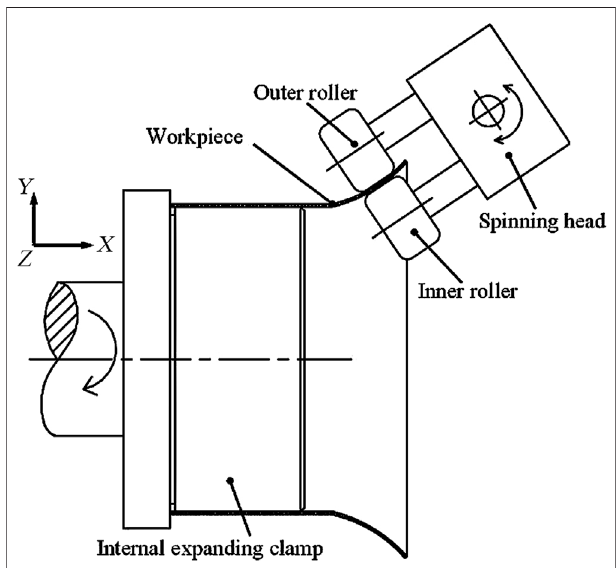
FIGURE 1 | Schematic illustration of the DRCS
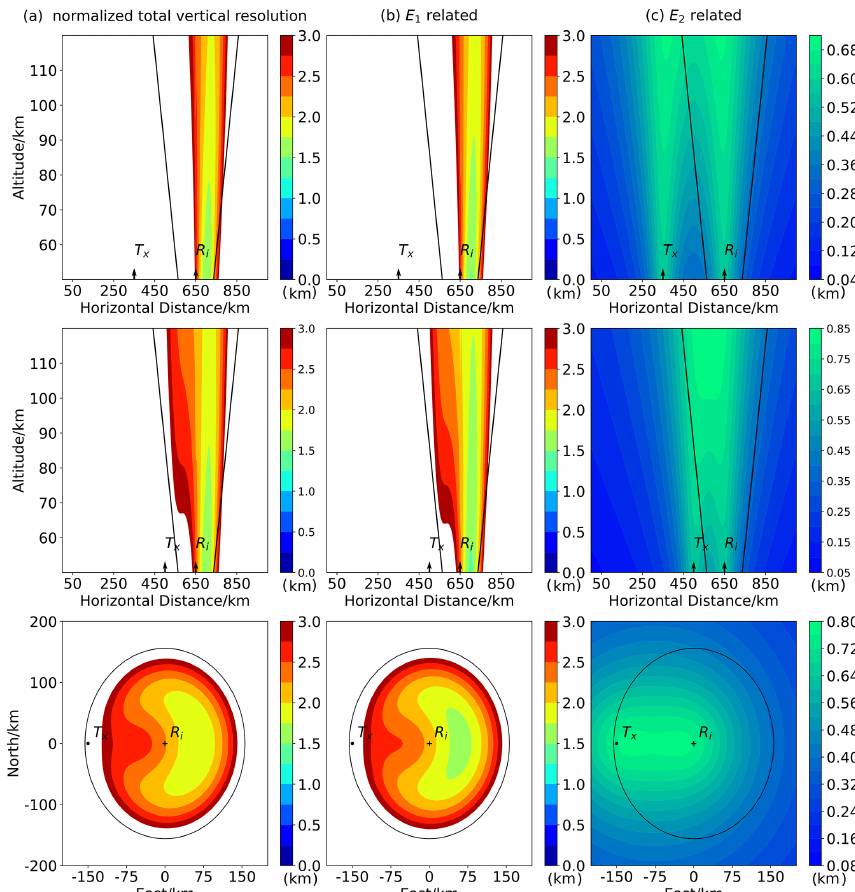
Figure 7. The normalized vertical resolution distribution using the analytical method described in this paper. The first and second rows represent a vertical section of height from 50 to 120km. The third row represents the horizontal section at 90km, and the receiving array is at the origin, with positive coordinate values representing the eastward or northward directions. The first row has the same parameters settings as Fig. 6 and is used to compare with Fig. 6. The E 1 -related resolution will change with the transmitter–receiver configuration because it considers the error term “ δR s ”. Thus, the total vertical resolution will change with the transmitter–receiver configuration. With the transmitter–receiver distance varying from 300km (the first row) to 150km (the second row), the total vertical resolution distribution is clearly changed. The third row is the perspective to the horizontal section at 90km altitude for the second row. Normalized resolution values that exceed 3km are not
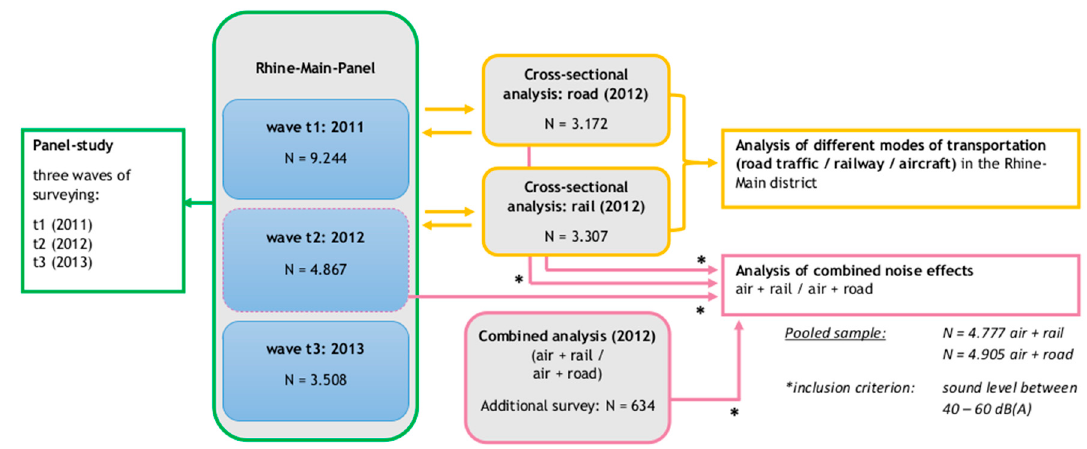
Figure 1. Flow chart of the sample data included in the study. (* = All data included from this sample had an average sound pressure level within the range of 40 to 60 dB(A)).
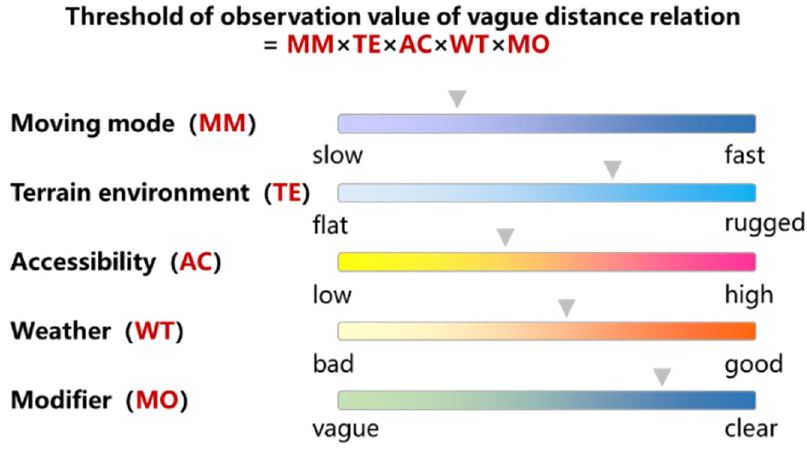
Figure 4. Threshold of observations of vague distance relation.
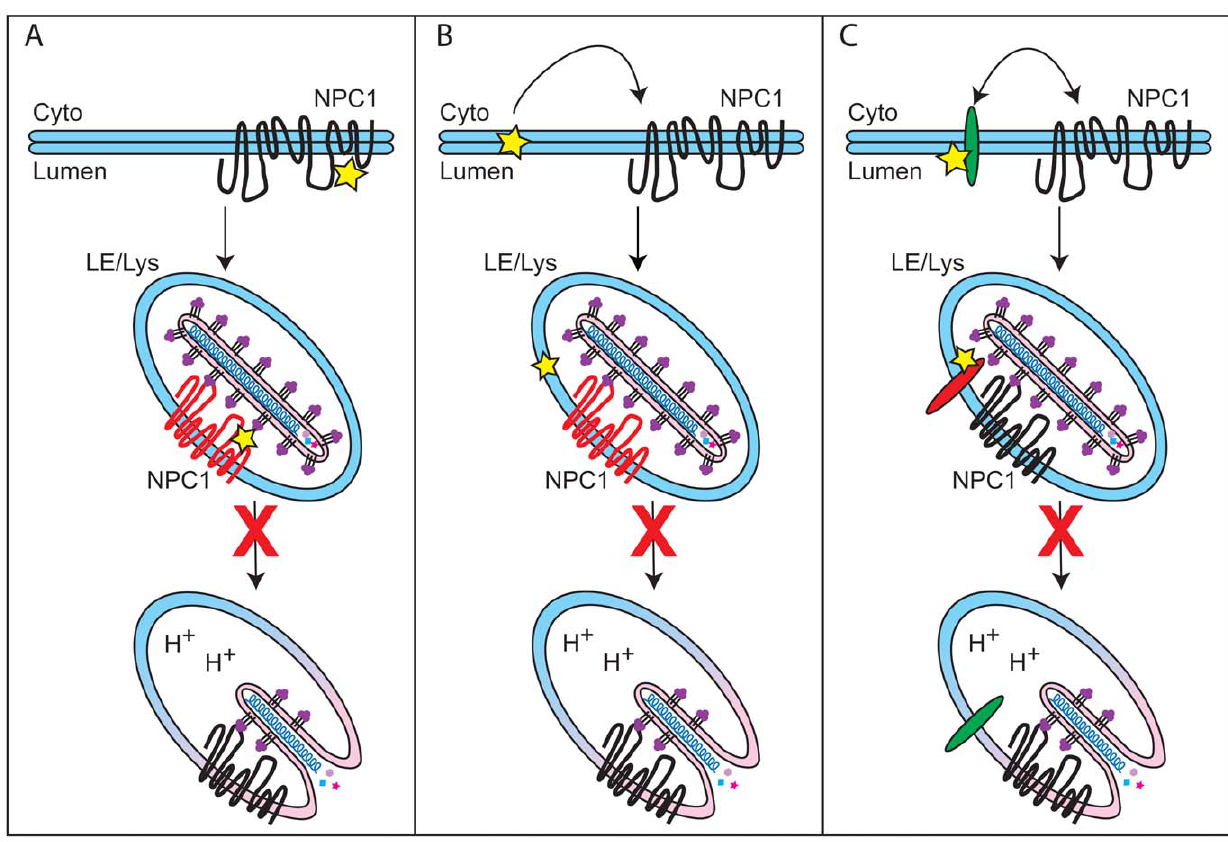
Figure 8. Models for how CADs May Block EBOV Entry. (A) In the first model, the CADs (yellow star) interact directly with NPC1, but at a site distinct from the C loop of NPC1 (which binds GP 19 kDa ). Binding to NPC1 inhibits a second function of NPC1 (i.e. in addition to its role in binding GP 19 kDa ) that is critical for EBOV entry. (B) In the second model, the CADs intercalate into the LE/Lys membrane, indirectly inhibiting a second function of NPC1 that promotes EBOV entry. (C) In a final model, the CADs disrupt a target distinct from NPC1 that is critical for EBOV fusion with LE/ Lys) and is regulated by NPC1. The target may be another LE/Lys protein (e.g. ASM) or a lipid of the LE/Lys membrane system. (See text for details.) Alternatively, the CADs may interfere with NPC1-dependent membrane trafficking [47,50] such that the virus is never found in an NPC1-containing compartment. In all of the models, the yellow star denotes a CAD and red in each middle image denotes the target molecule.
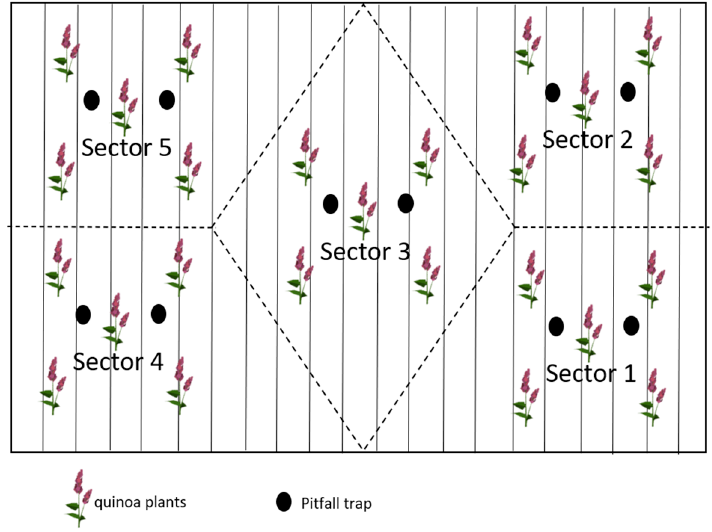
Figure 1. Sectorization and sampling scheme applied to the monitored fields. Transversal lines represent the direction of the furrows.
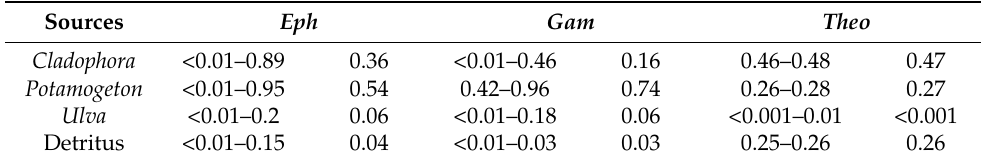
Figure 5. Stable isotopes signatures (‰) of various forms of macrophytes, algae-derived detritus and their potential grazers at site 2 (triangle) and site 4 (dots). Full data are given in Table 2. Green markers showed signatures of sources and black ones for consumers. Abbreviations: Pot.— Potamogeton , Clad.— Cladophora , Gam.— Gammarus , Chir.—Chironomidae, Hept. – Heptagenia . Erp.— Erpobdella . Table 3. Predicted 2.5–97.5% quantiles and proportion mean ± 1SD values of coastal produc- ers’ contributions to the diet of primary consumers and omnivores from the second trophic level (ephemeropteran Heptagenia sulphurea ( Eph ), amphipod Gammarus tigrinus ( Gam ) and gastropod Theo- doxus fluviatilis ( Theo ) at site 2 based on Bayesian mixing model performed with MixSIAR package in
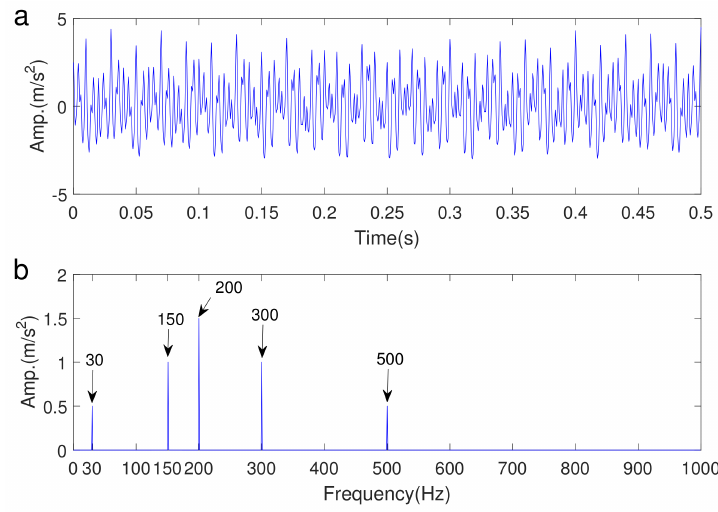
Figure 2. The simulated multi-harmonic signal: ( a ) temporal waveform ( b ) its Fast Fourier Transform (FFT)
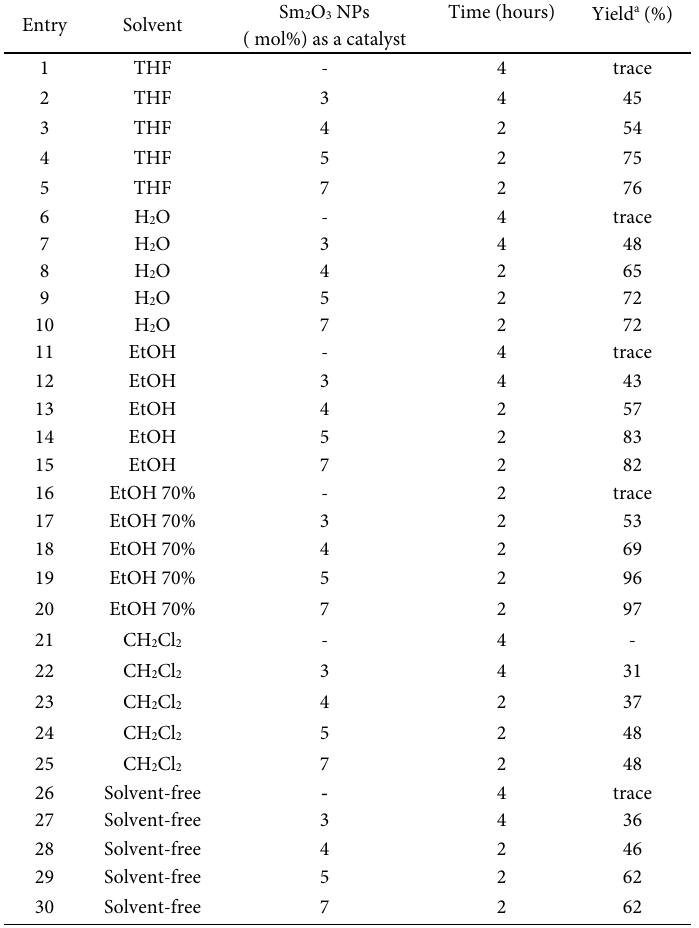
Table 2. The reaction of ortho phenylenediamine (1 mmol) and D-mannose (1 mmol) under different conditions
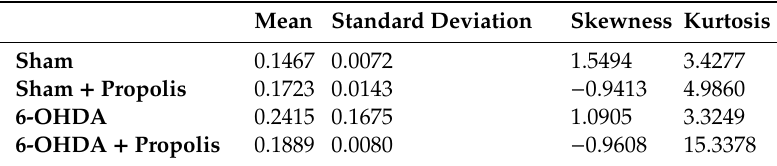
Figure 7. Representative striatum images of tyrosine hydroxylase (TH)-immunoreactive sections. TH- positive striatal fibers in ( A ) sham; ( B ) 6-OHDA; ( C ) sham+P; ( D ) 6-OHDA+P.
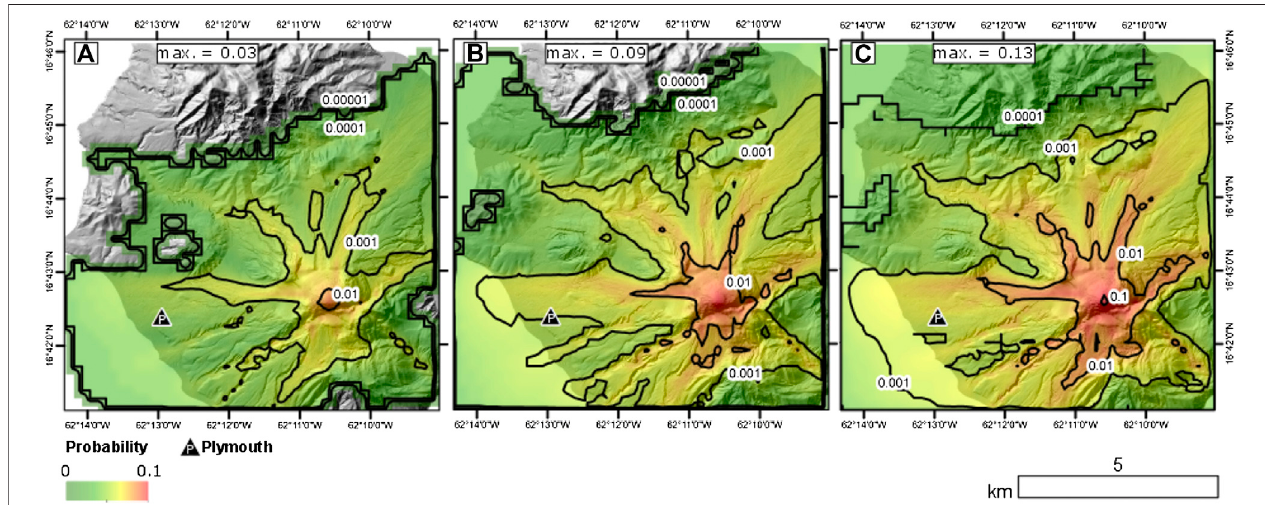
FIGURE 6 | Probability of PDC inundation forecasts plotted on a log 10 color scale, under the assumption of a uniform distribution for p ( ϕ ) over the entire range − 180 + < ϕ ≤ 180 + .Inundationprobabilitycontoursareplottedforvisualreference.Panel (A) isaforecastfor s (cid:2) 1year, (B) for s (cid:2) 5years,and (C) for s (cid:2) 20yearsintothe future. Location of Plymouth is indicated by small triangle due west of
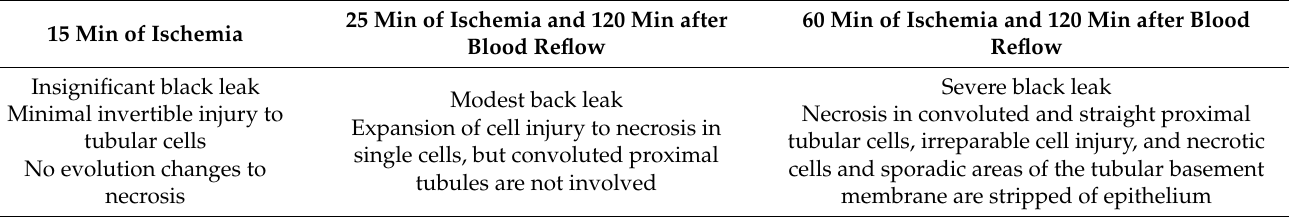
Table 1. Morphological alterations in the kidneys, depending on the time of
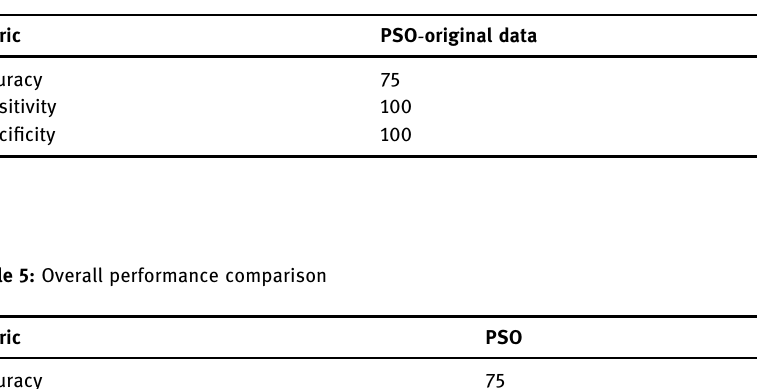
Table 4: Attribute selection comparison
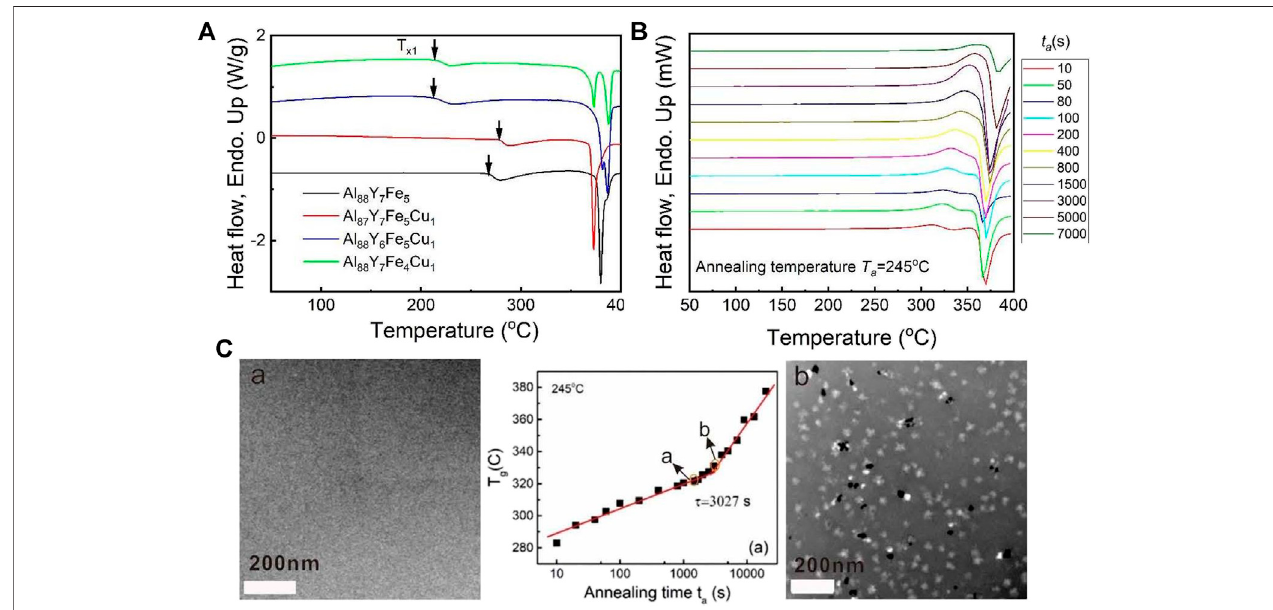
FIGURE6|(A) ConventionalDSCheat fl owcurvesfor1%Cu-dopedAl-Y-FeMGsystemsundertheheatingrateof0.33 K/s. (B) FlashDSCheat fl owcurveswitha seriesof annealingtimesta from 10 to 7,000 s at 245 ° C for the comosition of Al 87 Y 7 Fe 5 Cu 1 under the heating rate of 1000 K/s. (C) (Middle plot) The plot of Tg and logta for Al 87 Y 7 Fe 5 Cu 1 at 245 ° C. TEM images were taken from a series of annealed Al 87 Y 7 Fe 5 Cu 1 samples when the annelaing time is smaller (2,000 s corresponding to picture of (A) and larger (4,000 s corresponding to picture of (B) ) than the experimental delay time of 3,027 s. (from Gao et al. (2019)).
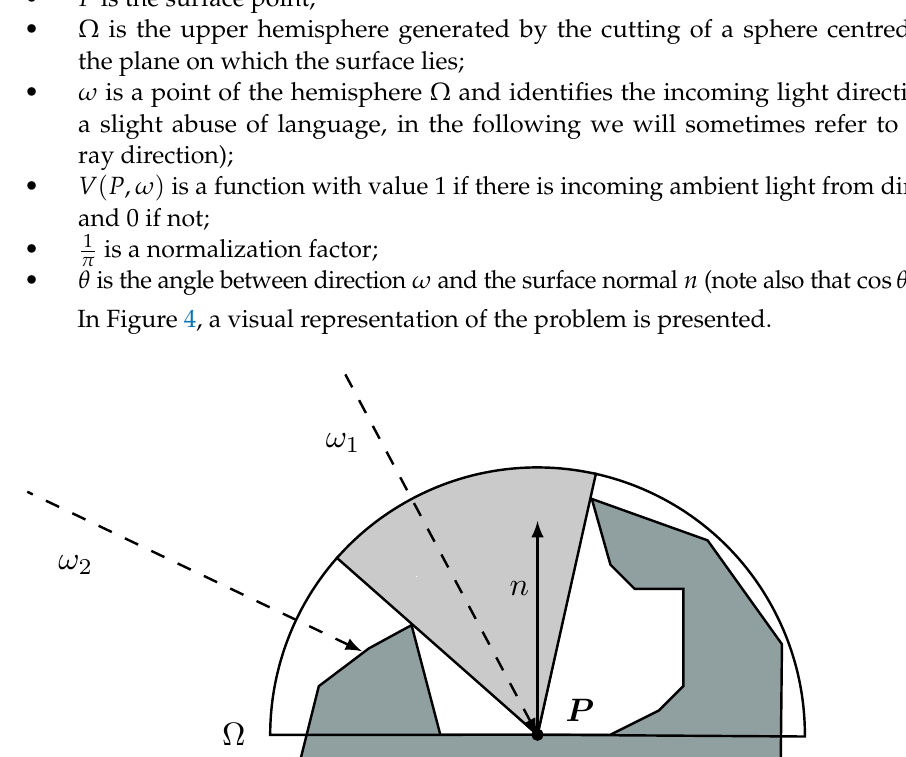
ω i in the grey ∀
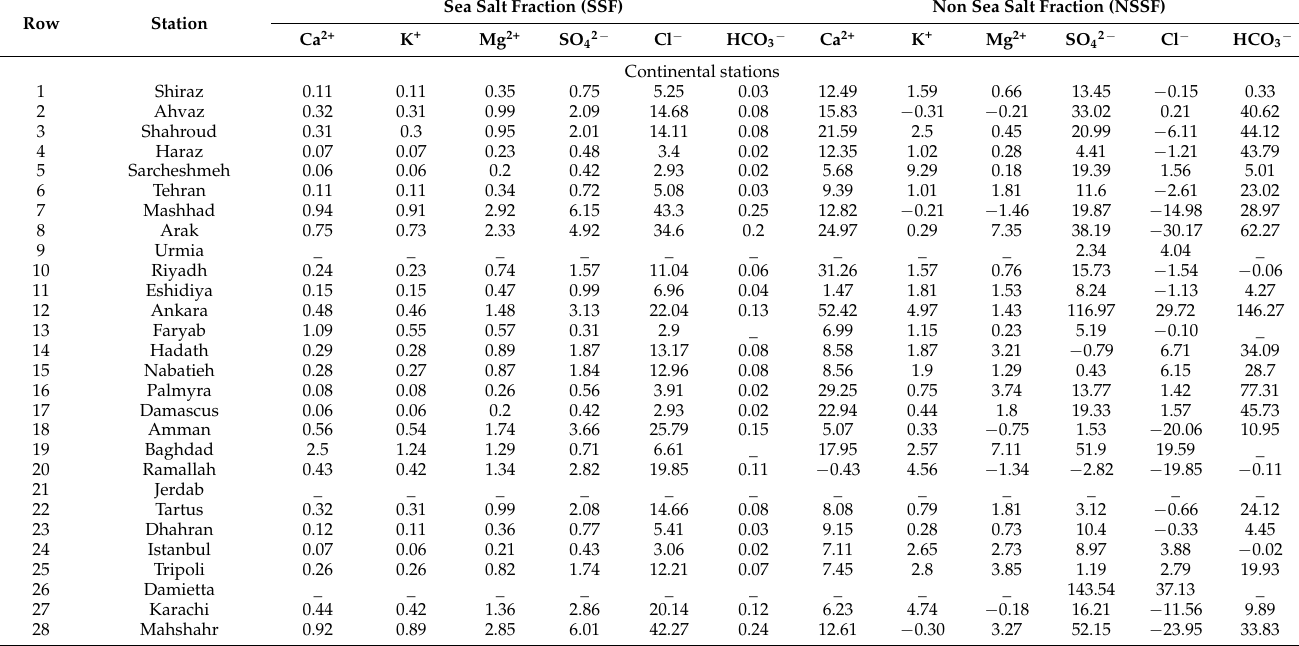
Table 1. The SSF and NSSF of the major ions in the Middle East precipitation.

--

Problem requirements =
From the line with "Figure 7. Representative" up to and including the line with "Table 4: Attribute selection comparison" above, retype every line exactly and nothing more; leave out the pictures.

Your solution =
Figure 7. Representative striatum images of tyrosine hydroxylase (TH)-immunoreactive sections. TH- positive striatal fibers in ( A ) sham; ( B ) 6-OHDA; ( C ) sham+P; ( D ) 6-OHDA+P.
FIGURE 6 | Probability of PDC inundation forecasts plotted on a log 10 color scale, under the assumption of a uniform distribution for p ( ϕ ) over the entire range − 180 + < ϕ ≤ 180 + .Inundationprobabilitycontoursareplottedforvisualreference.Panel (A) isaforecastfor s (cid:2) 1year, (B) for s (cid:2) 5years,and (C) for s (cid:2) 20yearsintothe future. Location of Plymouth is indicated by small triangle due west of
Table 1. Morphological alterations in the kidneys, depending on the time of
Table 4: Attribute selection comparison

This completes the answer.